Text:
************

# Modular Floor on top of a stage



## Pradeep (Jul 31, 2012)

We are a small theatre group and rent a local community theatre for our performances. The facility owner does not allow any painting or nailing to the floor. The floor is a SHINY reddish hardwood surface which causes us problems. We are thinking of building our own modular floor which we can be put on top of the stage when we need. We are considering using cam locks for clamping the floor-pieces. Please advise on the materials and the techniques of building the floor.


----------



## farmerjo1111 (Jul 31, 2012)

The easiest way is just to put Masonite over the floor. If it is a big enough area it won't need to be screwed or nailed down. A line of tape at the edges should be enough to hold it in place. I don't recommend building anything such as 4x8 platforms that you are planning on screwing or nailing into. If that piece that is screwed down tips over there is a greater chance that the sub floor could come up with it as well. I hope this helps some.


----------



## Footer (Jul 31, 2012)

farmerjo1111 said:


> The easiest way is just to put Masonite over the floor. If it is a big enough area it won't need to be screwed or nailed down. A line of tape at the edges should be enough to hold it in place. I don't recommend building anything such as 4x8 platforms that you are planning on screwing or nailing into. If that piece that is screwed down tips over there is a greater chance that the sub floor could come up with it as well. I hope this helps some.



You can also have the best of both worlds. Lay 3/4" OSB running US/DS. Don't screw the OSB into the deck. Then, lay 1/4" maso going SL/SR attaching it to the OSB with 3/4" screws. Its a pain to do, but it does work. Not something I would want to have to do more than about once a year. The taped maso thing will work as well. You could also do painted floor drops and tack it.


----------



## Morte615 (Jul 31, 2012)

Or use Marley and tape the seams to keep it from parting. We use this technique on a few stages during the Halloween Event changeover to protect the original floor.


----------



## Van (Jul 31, 2012)

I used to have a similar problem at a theater where they had installed vinyl-linoleum on the stage floor. Why, (you might be heard to ask) would anyone do that ? Because they wanted to "..be able to do Ballet" No Joke. 
Anyway, I couldn't screw into the deck at all so I built a set of platforms that covered the entire deck DS to US Left to right the whole deck was raised 4 1/2". Depending on your money situation, manpower issues and load in / run times, you might want to consider just laying a deck of 3/4" MDF down then a layer of 1/4" MDF over that at right angles. If you put double stick tape under one edge then makes sure that edge is perfectly square you can lay the rest of the sheets down leaving a pennies thickness between each sheet this will keep the floor from squeaking. cool thing with pennies is you can just leave them inbetween the sheets and collect them all when you strike, or not, since they're pennys you're not out much


----------



## derekleffew (Aug 1, 2012)

************

Exercise directions:
Could you carry on the stage-floor discussion from its last line?

Record extracts:
************

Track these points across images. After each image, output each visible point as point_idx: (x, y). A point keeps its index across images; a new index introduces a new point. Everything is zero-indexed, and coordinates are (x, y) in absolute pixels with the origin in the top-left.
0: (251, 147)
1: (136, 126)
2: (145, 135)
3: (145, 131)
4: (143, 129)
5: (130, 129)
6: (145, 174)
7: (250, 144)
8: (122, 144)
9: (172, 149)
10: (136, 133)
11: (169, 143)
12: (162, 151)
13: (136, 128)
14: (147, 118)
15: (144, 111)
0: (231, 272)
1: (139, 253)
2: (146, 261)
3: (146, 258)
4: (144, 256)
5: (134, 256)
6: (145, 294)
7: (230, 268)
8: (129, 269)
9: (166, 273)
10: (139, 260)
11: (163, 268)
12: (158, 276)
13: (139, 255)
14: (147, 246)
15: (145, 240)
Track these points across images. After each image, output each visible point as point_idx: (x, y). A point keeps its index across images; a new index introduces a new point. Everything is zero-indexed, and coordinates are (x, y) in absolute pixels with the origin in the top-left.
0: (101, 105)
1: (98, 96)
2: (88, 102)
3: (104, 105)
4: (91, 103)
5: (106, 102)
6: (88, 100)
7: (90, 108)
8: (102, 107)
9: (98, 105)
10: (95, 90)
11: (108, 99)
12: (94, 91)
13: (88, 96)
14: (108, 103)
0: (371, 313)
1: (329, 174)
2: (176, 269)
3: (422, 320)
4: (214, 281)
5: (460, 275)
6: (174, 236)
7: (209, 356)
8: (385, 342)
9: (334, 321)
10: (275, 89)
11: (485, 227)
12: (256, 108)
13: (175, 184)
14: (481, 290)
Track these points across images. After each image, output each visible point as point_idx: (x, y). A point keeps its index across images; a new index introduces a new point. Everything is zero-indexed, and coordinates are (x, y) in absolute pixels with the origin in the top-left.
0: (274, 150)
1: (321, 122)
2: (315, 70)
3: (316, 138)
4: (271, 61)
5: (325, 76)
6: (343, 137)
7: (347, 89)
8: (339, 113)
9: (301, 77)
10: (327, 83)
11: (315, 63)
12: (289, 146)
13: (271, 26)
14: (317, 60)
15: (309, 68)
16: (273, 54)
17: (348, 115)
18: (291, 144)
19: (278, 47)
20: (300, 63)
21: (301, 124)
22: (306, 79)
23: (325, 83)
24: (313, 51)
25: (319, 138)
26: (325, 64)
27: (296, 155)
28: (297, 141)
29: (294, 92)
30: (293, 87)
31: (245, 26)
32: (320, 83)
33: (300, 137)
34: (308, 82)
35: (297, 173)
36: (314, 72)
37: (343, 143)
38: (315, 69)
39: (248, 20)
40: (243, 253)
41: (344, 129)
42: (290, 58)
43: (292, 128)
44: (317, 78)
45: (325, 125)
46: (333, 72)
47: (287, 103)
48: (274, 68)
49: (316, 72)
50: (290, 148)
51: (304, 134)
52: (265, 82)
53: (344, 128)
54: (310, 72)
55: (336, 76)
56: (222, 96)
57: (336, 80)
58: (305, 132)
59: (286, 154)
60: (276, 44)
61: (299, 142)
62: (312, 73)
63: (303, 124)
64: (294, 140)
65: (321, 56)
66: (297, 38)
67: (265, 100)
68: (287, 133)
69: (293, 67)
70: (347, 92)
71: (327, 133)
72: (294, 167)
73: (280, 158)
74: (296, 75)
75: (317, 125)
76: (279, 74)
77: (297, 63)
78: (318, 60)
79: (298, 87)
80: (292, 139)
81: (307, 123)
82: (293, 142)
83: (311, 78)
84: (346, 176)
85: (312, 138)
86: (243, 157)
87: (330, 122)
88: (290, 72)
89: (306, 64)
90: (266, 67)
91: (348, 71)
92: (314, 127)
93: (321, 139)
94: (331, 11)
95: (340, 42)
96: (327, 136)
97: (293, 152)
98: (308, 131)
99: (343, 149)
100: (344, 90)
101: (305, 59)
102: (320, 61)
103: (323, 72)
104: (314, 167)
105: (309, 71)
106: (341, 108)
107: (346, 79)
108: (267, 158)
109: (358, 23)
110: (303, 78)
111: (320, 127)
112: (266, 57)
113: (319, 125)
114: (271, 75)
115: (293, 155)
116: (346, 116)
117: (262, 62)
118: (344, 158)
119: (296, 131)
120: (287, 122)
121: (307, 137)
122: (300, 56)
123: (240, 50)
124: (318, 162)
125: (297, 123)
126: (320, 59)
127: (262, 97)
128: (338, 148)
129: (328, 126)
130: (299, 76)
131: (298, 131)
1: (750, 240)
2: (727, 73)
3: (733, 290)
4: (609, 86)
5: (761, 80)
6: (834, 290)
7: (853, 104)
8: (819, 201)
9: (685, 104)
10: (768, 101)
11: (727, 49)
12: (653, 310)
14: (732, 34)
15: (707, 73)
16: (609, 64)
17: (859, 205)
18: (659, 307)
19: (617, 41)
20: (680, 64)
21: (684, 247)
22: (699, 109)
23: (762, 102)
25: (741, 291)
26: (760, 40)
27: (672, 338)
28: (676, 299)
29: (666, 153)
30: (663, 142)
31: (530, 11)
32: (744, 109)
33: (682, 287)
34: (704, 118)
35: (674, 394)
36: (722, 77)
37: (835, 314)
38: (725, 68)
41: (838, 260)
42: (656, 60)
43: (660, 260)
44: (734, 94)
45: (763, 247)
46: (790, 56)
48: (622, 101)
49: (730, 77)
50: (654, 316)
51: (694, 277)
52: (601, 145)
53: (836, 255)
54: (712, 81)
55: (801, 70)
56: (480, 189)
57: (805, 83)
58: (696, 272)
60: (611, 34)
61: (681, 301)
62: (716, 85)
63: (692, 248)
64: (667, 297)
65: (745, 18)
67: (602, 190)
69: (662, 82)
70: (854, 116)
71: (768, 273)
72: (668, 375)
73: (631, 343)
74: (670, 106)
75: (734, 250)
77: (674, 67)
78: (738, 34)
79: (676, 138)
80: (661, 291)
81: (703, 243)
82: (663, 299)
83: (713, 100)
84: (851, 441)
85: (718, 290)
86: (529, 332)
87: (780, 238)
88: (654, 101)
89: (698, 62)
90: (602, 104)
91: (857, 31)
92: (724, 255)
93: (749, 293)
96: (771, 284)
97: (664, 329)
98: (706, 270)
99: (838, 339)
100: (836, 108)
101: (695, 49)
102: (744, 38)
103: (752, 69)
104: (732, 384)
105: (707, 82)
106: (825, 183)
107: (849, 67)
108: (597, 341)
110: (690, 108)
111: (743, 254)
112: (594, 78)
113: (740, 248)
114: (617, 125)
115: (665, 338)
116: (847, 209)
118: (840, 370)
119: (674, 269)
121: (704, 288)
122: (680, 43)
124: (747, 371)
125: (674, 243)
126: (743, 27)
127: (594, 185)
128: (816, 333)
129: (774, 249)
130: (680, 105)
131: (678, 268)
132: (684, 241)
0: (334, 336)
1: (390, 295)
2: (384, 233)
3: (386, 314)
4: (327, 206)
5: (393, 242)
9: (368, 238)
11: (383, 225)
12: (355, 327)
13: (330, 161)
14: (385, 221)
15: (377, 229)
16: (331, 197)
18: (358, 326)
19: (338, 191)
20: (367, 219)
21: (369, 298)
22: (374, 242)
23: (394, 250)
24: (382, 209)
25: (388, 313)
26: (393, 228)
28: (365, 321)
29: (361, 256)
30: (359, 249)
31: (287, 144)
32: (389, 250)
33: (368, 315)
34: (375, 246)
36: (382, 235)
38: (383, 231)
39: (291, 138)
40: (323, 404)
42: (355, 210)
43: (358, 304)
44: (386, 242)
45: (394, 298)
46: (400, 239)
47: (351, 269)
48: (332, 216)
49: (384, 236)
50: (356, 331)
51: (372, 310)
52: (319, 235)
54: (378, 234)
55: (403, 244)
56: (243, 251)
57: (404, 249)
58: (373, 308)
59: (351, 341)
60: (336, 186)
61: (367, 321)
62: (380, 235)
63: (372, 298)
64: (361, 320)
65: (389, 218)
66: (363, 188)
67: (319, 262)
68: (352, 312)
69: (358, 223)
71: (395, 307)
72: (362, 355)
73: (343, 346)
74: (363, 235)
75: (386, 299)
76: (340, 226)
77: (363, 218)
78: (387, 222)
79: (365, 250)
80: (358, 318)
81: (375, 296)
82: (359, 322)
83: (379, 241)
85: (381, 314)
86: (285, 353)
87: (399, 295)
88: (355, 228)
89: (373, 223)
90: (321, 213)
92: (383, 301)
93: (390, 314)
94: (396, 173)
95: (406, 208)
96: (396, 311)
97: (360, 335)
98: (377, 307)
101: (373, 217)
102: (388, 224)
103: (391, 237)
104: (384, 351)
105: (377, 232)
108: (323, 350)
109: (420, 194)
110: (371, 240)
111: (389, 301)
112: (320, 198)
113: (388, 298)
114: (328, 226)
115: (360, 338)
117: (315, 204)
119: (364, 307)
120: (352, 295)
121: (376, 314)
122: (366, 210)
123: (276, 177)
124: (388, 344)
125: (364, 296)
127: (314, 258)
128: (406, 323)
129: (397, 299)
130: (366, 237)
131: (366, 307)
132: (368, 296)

************

Solved exercise:
This may be more than you've bargained for Pradeep, but...
From the wiki entry for sprung floor:

> Description of one floor, from a Broadway touring show, as told by a technician on the Stagecraft Mailing List:
> 
> > We troupe a 64'x29'-5" sprung dance floor similar to this; as a
> > touring floor, it is by definition "modular and portable."
> ...



Since you mentioned using Roto Lock s to attach together, you'll need at least 1/4" then 5/8" (?) for the thickness of the lock, then another 1/4". I think I'd first try 1/4" "'Masonite'-type sheetgood" or MDF. Gaffers tape upside down under the sheets, and gaffers tape on top.

You might also try a ground cloth. With heavy-enough canvas and many layers of paint, will stay in place. It helps if you have some flat s and platform s to hold down the edges.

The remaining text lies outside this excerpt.